Two lines in the data below mark the range: the one with "X420760Y490220D03*" and the one with "X198510Y246380D03*". Return both, along with every line between them, exactly.

======== GIVEN INFORMATION ========

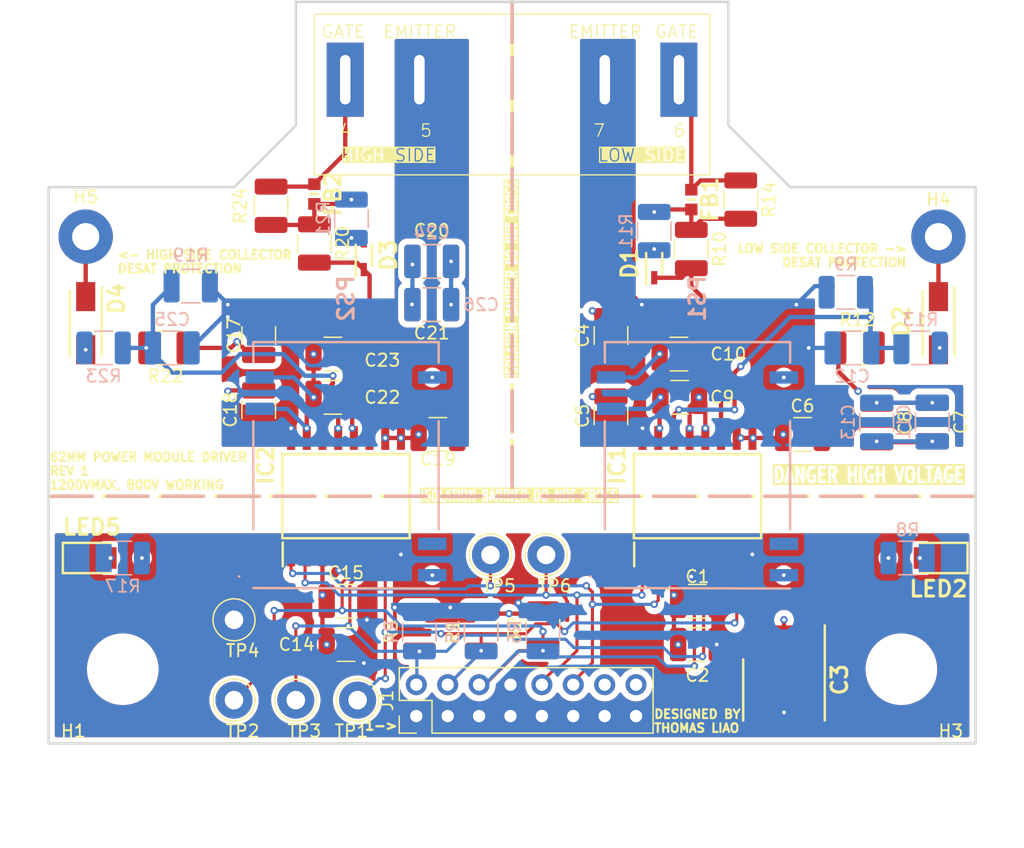
<source format=kicad_pcb>
(kicad_pcb
	(version 20241229)
	(generator "pcbnew")
	(generator_version "9.0")
	(general
		(thickness 1.6)
		(legacy_teardrops no)
	)
	(paper "A4")
	(layers
		(0 "F.Cu" signal)
		(4 "In1.Cu" signal)
		(6 "In2.Cu" signal)
		(8 "In3.Cu" signal)
		(10 "In4.Cu" signal)
		(2 "B.Cu" signal)
		(9 "F.Adhes" user "F.Adhesive")
		(11 "B.Adhes" user "B.Adhesive")
		(13 "F.Paste" user)
		(15 "B.Paste" user)
		(5 "F.SilkS" user "F.Silkscreen")
		(7 "B.SilkS" user "B.Silkscreen")
		(1 "F.Mask" user)
		(3 "B.Mask" user)
		(17 "Dwgs.User" user "User.Drawings")
		(19 "Cmts.User" user "User.Comments")
		(21 "Eco1.User" user "User.Eco1")
		(23 "Eco2.User" user "User.Eco2")
		(25 "Edge.Cuts" user)
		(27 "Margin" user)
		(31 "F.CrtYd" user "F.Courtyard")
		(29 "B.CrtYd" user "B.Courtyard")
		(35 "F.Fab" user)
		(33 "B.Fab" user)
		(39 "User.1" user)
		(41 "User.2" user)
		(43 "User.3" user)
		(45 "User.4" user)
	)
	(setup
		(stackup
			(layer "F.SilkS"
				(type "Top Silk Screen")
			)
			(layer "F.Paste"
				(type "Top Solder Paste")
			)
			(layer "F.Mask"
				(type "Top Solder Mask")
				(thickness 0.01)
			)
			(layer "F.Cu"
				(type "copper")
				(thickness 0.035)
			)
			(layer "dielectric 1"
				(type "prepreg")
				(thickness 0.1)
				(material "FR4")
				(epsilon_r 4.5)
				(loss_tangent 0.02)
			)
			(layer "In1.Cu"
				(type "copper")
				(thickness 0.035)
			)
			(layer "dielectric 2"
				(type "core")
				(thickness 0.535)
				(material "FR4")
				(epsilon_r 4.5)
				(loss_tangent 0.02)
			)
			(layer "In2.Cu"
				(type "copper")
				(thickness 0.035)
			)
			(layer "dielectric 3"
				(type "prepreg")
				(thickness 0.1)
				(material "FR4")
				(epsilon_r 4.5)
				(loss_tangent 0.02)
			)
			(layer "In3.Cu"
				(type "copper")
				(thickness 0.035)
			)
			(layer "dielectric 4"
				(type "core")
				(thickness 0.535)
				(material "FR4")
				(epsilon_r 4.5)
				(loss_tangent 0.02)
			)
			(layer "In4.Cu"
				(type "copper")
				(thickness 0.035)
			)
			(layer "dielectric 5"
				(type "prepreg")
				(thickness 0.1)
				(material "FR4")
				(epsilon_r 4.5)
				(loss_tangent 0.02)
			)
			(layer "B.Cu"
				(type "copper")
				(thickness 0.035)
			)
			(layer "B.Mask"
				(type "Bottom Solder Mask")
				(thickness 0.01)
			)
			(layer "B.Paste"
				(type "Bottom Solder Paste")
			)
			(layer "B.SilkS"
				(type "Bottom Silk Screen")
			)
			(copper_finish "None")
			(dielectric_constraints no)
		)
		(pad_to_mask_clearance 0)
		(allow_soldermask_bridges_in_footprints no)
		(tenting front back)
		(pcbplotparams
			(layerselection 0x00000000_00000000_55555555_5755f5ff)
			(plot_on_all_layers_selection 0x00000000_00000000_00000000_00000000)
			(disableapertmacros no)
			(usegerberextensions no)
			(usegerberattributes yes)
			(usegerberadvancedattributes yes)
			(creategerberjobfile yes)
			(dashed_line_dash_ratio 12.000000)
			(dashed_line_gap_ratio 3.000000)
			(svgprecision 4)
			(plotframeref no)
			(mode 1)
			(useauxorigin no)
			(hpglpennumber 1)
			(hpglpenspeed 20)
			(hpglpendiameter 15.000000)
			(pdf_front_fp_property_popups yes)
			(pdf_back_fp_property_popups yes)
			(pdf_metadata yes)
			(pdf_single_document no)
			(dxfpolygonmode yes)
			(dxfimperialunits yes)
			(dxfusepcbnewfont yes)
			(psnegative no)
			(psa4output no)
			(plot_black_and_white yes)
			(sketchpadsonfab no)
			(plotpadnumbers no)
			(hidednponfab no)
			(sketchdnponfab yes)
			(crossoutdnponfab yes)
			(subtractmaskfromsilk no)
			(outputformat 1)
			(mirror no)
			(drillshape 1)
			(scaleselection 1)
			(outputdirectory "")
		)
	)
	(net 0 "")
	(net 1 "/GND_A")
	(net 2 "/+3.3V_A")
	(net 3 "/+12V_A")
	(net 4 "/SingleChannelDriver1/GND_B")
	(net 5 "/SingleChannelDriver1/+15V_B")
	(net 6 "/SingleChannelDriver1/-9V_B")
	(net 7 "Net-(IC1-DESAT)")
	(net 8 "/SingleChannelDriver/GND_B")
	(net 9 "/SingleChannelDriver/+15V_B")
	(net 10 "/SingleChannelDriver/-9V_B")
	(net 11 "Net-(IC2-DESAT)")
	(net 12 "Net-(D1-A)")
	(net 13 "Net-(D1-K)")
	(net 14 "/PH_L_C")
	(net 15 "Net-(D2-A)")
	(net 16 "Net-(D3-K)")
	(net 17 "Net-(D3-A)")
	(net 18 "/PH_H_C")
	(net 19 "Net-(D4-A)")
	(net 20 "/PH_L_G")
	(net 21 "Net-(FB1-Pad2)")
	(net 22 "Net-(FB2-Pad2)")
	(net 23 "/PH_H_G")
	(net 24 "/FAULT")
	(net 25 "/READY")
	(net 26 "/PH_H")
	(net 27 "/RESET")
	(net 28 "/PH_L")
	(net 29 "Net-(LED2-A)")
	(net 30 "Net-(LED5-A)")
	(net 31 "unconnected-(PS1-NC-Pad7)")
	(net 32 "unconnected-(PS2-NC-Pad7)")
	(footprint "InverterCom:DIOM5226X244N" (layer "F.Cu") (at 72 26 -90))
	(footprint "Capacitor_SMD:C_1210_3225Metric_Pad1.33x2.70mm_HandSolder" (layer "F.Cu") (at 52.5 52))
	(footprint "Resistor_SMD:R_1210_3225Metric_Pad1.30x2.65mm_HandSolder" (layer "F.Cu") (at 9.45 28 180))
	(footprint "Capacitor_SMD:C_1210_3225Metric_Pad1.33x2.70mm_HandSolder" (layer "F.Cu") (at 52.5 48.5 180))
	(footprint "Resistor_SMD:R_1210_3225Metric_Pad1.30x2.65mm_HandSolder" (layer "F.Cu") (at 52 20 -90))
	(footprint "Resistor_SMD:R_1210_3225Metric_Pad1.30x2.65mm_HandSolder" (layer "F.Cu") (at 40 50.7 90))
	(footprint "MountingHole:MountingHole_5.3mm_M5" (layer "F.Cu") (at 6 54))
	(footprint "Capacitor_SMD:C_1210_3225Metric_Pad1.33x2.70mm_HandSolder" (layer "F.Cu") (at 61 35))
	(footprint "InverterCom:SOIC127P1032X265-16N" (layer "F.Cu") (at 52.5 40 90))
	(footprint "InverterCom:LEDC3216X120N" (layer "F.Cu") (at 3.5 45))
	(footprint "TestPoint:TestPoint_Loop_D2.54mm_Drill1.5mm_Beaded" (layer "F.Cu") (at 15 56.5))
	(footprint "InverterCom:CAPAE660X800N" (layer "F.Cu") (at 59.5 54.85 -90))
	(footprint "Capacitor_SMD:C_1210_3225Metric_Pad1.33x2.70mm_HandSolder" (layer "F.Cu") (at 67 34.0625 -90))
	(footprint "Capacitor_SMD:C_1210_3225Metric_Pad1.33x2.70mm_HandSolder" (layer "F.Cu") (at 24.0625 48.5))
	(footprint "Resistor_SMD:R_1210_3225Metric_Pad1.30x2.65mm_HandSolder" (layer "F.Cu") (at 35 50.95 90))
	(footprint "InverterCom:BEADC1608X100N" (layer "F.Cu") (at 52 16 -90))
	(footprint "Capacitor_SMD:C_1210_3225Metric_Pad1.33x2.70mm_HandSolder" (layer "F.Cu") (at 31 24.5 180))
	(footprint "TestPoint:TestPoint_Loop_D2.54mm_Drill1.5mm_Beaded" (layer "F.Cu") (at 25 56.5))
	(footprint "InverterCom:SOIC127P1032X265-16N" (layer "F.Cu") (at 24.0625 40 90))
	(footprint "Capacitor_SMD:C_1210_3225Metric_Pad1.33x2.70mm_HandSolder" (layer "F.Cu") (at 24.0625 52 180))
	(footprint "Capacitor_SMD:C_1210_3225Metric_Pad1.33x2.70mm_HandSolder" (layer "F.Cu") (at 23 28.5 180))
	(footprint "TestPoint:TestPoint_Loop_D2.54mm_Drill1.5mm_Beaded" (layer "F.Cu") (at 35.75 44.75))
	(footprint "TestPoint:TestPoint_Loop_D2.54mm_Drill1.5mm_Beaded" (layer "F.Cu") (at 40.25 44.75))
	(footprint "InverterCom:62mm_power_module" (layer "F.Cu") (at 37.5 13))
	(footprint "Capacitor_SMD:C_1210_3225Metric_Pad1.33x2.70mm_HandSolder" (layer "F.Cu") (at 31 21 180))
	(footprint "Capacitor_SMD:C_1210_3225Metric_Pad1.33x2.70mm_HandSolder" (layer "F.Cu") (at 71.5 34 -90))
	(footprint "InverterCom:BEADC1608X100N" (layer "F.Cu") (at 21.5 15.55 -90))
	(footprint "Capacitor_SMD:C_1210_3225Metric_Pad1.33x2.70mm_HandSolder" (layer "F.Cu") (at 45.5 33.5 90))
	(footprint "MountingHole:MountingHole_2.2mm_M2_Pad" (layer "F.Cu") (at 3 19))
	(footprint "Connector_PinHeader_2.54mm:PinHeader_2x08_P2.54mm_Vertical" (layer "F.Cu") (at 29.75 57.79 90))
	(footprint "Resistor_SMD:R_1210_3225Metric_Pad1.30x2.65mm_HandSolder" (layer "F.Cu") (at 30 50.95 90))
	(footprint "Capacitor_SMD:C_1210_3225Metric_Pad1.33x2.70mm_HandSolder" (layer "F.Cu") (at 17 27 -90))
	(footprint "InverterCom:SOD2513X120N" (layer "F.Cu") (at 49 21.162 90))
	(footprint "Capacitor_SMD:C_1210_3225Metric_Pad1.33x2.70mm_HandSolder" (layer "F.Cu") (at 45.5 27 90))
	(footprint "Resistor_SMD:R_1210_3225Metric_Pad1.30x2.65mm_HandSolder" (layer "F.Cu") (at 56 16 -90))
	(footprint "Resistor_SMD:R_1210_3225Metric_Pad1.30x2.65mm_HandSolder" (layer "F.Cu") (at 65.45 28))
	(footprint "Resistor_SMD:R_1210_3225Metric_Pad1.30x2.65mm_HandSolder" (layer "F.Cu") (at 21.5 19.55 -90))
	(footprint "Capacitor_SMD:C_1210_3225Metric_Pad1.33x2.70mm_HandSolder" (layer "F.Cu") (at 31.5 35))
	(footprint "Capacitor_SMD:C_1210_3225Metric_Pad1.33x2.70mm_HandSolder" (layer "F.Cu") (at 51.0625 32))
	(footprint "Resistor_SMD:R_1210_3225Metric_Pad1.30x2.65mm_HandSolder" (layer "F.Cu") (at 18 16.5 -90))
	(footprint "InverterCom:DIOM5226X244N" (layer "F.Cu") (at 3 26 -90))
	(footprint "InverterCom:SOD2513X120N" (layer "F.Cu") (at 25.5 20.5 90))
	(footprint "TestPoint:TestPoint_Loop_D2.54mm_Drill1.5mm_Beaded" (layer "F.Cu") (at 15 50))
	(footprint "Capacitor_SMD:C_1210_3225Metric_Pad1.33x2.70mm_HandSolder"
		(layer "F.Cu")
		(uuid "e28b7e41-e78a-4bde-b2e0-4357a2fdd3f8")
		(at 17 33 90)
		(descr "Capacitor SMD 1210 (3225 Metric), square (rectangular) end terminal, IPC-7351 nominal with elongated pad for handsoldering. (Body size source: IPC-SM-782 page 76, https://www.pcb-3d.com/wordpress/wp-content/uploads/ipc-sm-782a_amendment_1_and_2.pdf), generated with kicad-footprint-generator")
		(tags "capacitor handsolder")
		(property "Reference" "C18"
			(at 0 -2.3 90)
			(layer "F.SilkS")
			(uuid "0c01294e-2e17-4769-adcc-be325b5c35a4")
			(effects
				(font
					(size 1 1)
					(thickness 0.15)
				)
			)
		)
		(property "Value" "100nF"
			(at 0 2.3 90)
			(layer "F.Fab")
			(uuid "c582fdd1-3622-4604-83ef-13dd88e3c71b")
			(effects
				(font
					(size 1 1)
					(thickness 0.15)
				)
			)
		)
		(property "Datasheet" ""
			(at 0 0 90)
			(layer "F.Fab")
			(hide yes)
			(uuid "1ac35365-037e-4b13-966a-a0a9088de703")
			(effects
				(font
					(size 1.27 1.27)
					(thickness 0.15)
				)
			)
		)
		(property "Description" "Unpolarized capacitor"
			(at 0 0 90)
			(layer "F.Fab")
			(hide yes)
			(uuid "4cc99a1f-a406-4d2f-bcfe-042f9b8c44a1")
			(effects
				(font
					(size 1.27 1.27)
					(thickness 0.15)
				)
			)
		)
		(property ki_fp_filters "C_*")
		(path "/a9bf3c2d-337f-4e70-8d51-1183281d0079/4b16803e-d190-495e-b895-f61f2fcceef5")
		(sheetname "/SingleChannelDriver/")
		(sheetfile "SingleChannelDriver.kicad_sch")
		(attr smd)
		(fp_line
			(start -
... [890397 chars truncated]
</source>
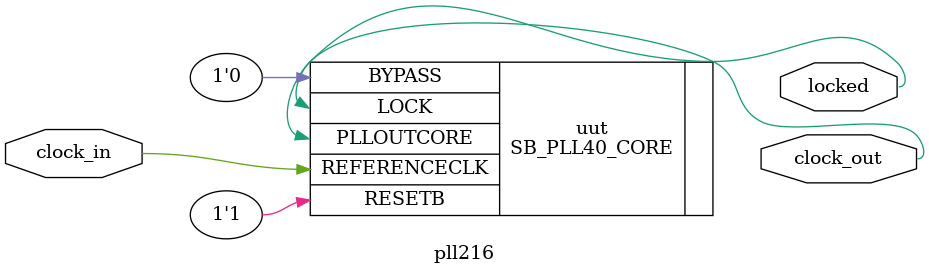
<source format=v>
/**
 * PLL configuration
 *
 * This Verilog module was generated automatically
 * using the icepll tool from the IceStorm project.
 * Use at your own risk.
 *
 * Given input frequency:        16.000 MHz
 * Requested output frequency:  216.000 MHz
 * Achieved output frequency:   216.000 MHz
 */

module pll216(
	input  clock_in,
	output clock_out,
	output locked
	);

SB_PLL40_CORE #(
		.FEEDBACK_PATH("SIMPLE"),
		.DIVR(4'b0000),		// DIVR =  0
		.DIVF(7'b0110101),	// DIVF = 53
		.DIVQ(3'b010),		// DIVQ =  2
		.FILTER_RANGE(3'b001)	// FILTER_RANGE = 1
	) uut (
		.LOCK(locked),
		.RESETB(1'b1),
		.BYPASS(1'b0),
		.REFERENCECLK(clock_in),
		.PLLOUTCORE(clock_out)
		);

endmodule

</source>
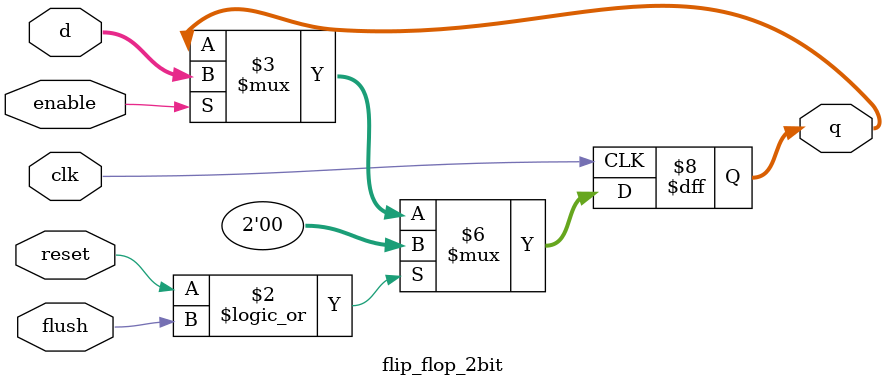
<source format=sv>
module flip_flop_2bit (
    input logic clk,
    reset,
    enable,
    flush,
    input logic [1:0] d,
    output logic [1:0] q
);
  always_ff @(posedge clk) begin
    if (reset || flush) begin
      q <= 0;
    end else if (enable) begin
      q <= d;
    end
  end
endmodule


</source>
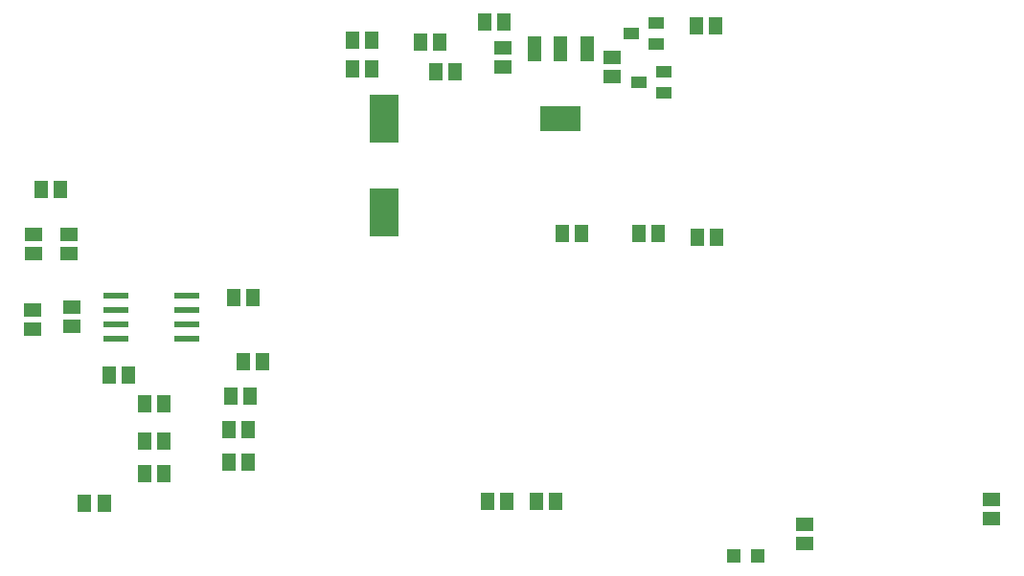
<source format=gbr>
G04 EAGLE Gerber RS-274X export*
G75*
%MOMM*%
%FSLAX34Y34*%
%LPD*%
%INSolderpaste Top*%
%IPPOS*%
%AMOC8*
5,1,8,0,0,1.08239X$1,22.5*%
G01*
%ADD10R,1.219200X2.235200*%
%ADD11R,3.600000X2.200000*%
%ADD12R,1.300000X1.500000*%
%ADD13R,1.500000X1.300000*%
%ADD14R,1.400000X1.000000*%
%ADD15R,2.500000X4.300000*%
%ADD16R,1.200000X1.200000*%
%ADD17R,2.200000X0.500000*%


D10*
X510794Y466598D03*
X487680Y466598D03*
X464566Y466598D03*
D11*
X487680Y404620D03*
D12*
X28330Y341630D03*
X45330Y341630D03*
X437760Y490220D03*
X420760Y490220D03*
X363610Y472440D03*
X380610Y472440D03*
D13*
X436880Y466970D03*
X436880Y449970D03*
X532892Y458588D03*
X532892Y441588D03*
X21590Y301870D03*
X21590Y284870D03*
D12*
X607704Y486918D03*
X624704Y486918D03*
D14*
X550340Y480060D03*
X572340Y489560D03*
X572340Y470560D03*
D12*
X556650Y303022D03*
X573650Y303022D03*
D15*
X331470Y321720D03*
X331470Y404720D03*
D13*
X703072Y45838D03*
X703072Y28838D03*
D16*
X640756Y18034D03*
X661756Y18034D03*
D17*
X94190Y247650D03*
X94190Y235050D03*
X94190Y222350D03*
X94190Y209650D03*
X157270Y247650D03*
X157270Y234950D03*
X157270Y222250D03*
X157270Y209550D03*
D12*
X215510Y246380D03*
X198510Y246380D03*
X394580Y446278D03*
X377580Y446278D03*
D13*
X21082Y235068D03*
X21082Y218068D03*
D12*
X465972Y65786D03*
X482972Y65786D03*
X320920Y448310D03*
X303920Y448310D03*
X303920Y473710D03*
X320920Y473710D03*
X119770Y90170D03*
X136770Y90170D03*
X119770Y119380D03*
X136770Y119380D03*
X136770Y152400D03*
X119770Y152400D03*
X206892Y189230D03*
X223892Y189230D03*
X212970Y158750D03*
X195970Y158750D03*
X194700Y100330D03*
X211700Y100330D03*
X211700Y129540D03*
X194700Y129540D03*
D13*
X53340Y284870D03*
X53340Y301870D03*
X55372Y237862D03*
X55372Y220862D03*
D14*
X556690Y436880D03*
X578690Y446380D03*
X578690Y427380D03*
D12*
X488832Y303276D03*
X505832Y303276D03*
X105274Y177546D03*
X88274Y177546D03*
X608466Y299974D03*
X625466Y299974D03*
D13*
X868426Y67682D03*
X868426Y50682D03*
D12*
X83938Y64008D03*
X66938Y64008D03*
X440300Y66040D03*
X423300Y66040D03*
M02*

</source>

========

ANSWER SECTION
X420760Y490220D03*
X363610Y472440D03*
X380610Y472440D03*
D13*
X436880Y466970D03*
X436880Y449970D03*
X532892Y458588D03*
X532892Y441588D03*
X21590Y301870D03*
X21590Y284870D03*
D12*
X607704Y486918D03*
X624704Y486918D03*
D14*
X550340Y480060D03*
X572340Y489560D03*
X572340Y470560D03*
D12*
X556650Y303022D03*
X573650Y303022D03*
D15*
X331470Y321720D03*
X331470Y404720D03*
D13*
X703072Y45838D03*
X703072Y28838D03*
D16*
X640756Y18034D03*
X661756Y18034D03*
D17*
X94190Y247650D03*
X94190Y235050D03*
X94190Y222350D03*
X94190Y209650D03*
X157270Y247650D03*
X157270Y234950D03*
X157270Y222250D03*
X157270Y209550D03*
D12*
X215510Y246380D03*
X198510Y246380D03*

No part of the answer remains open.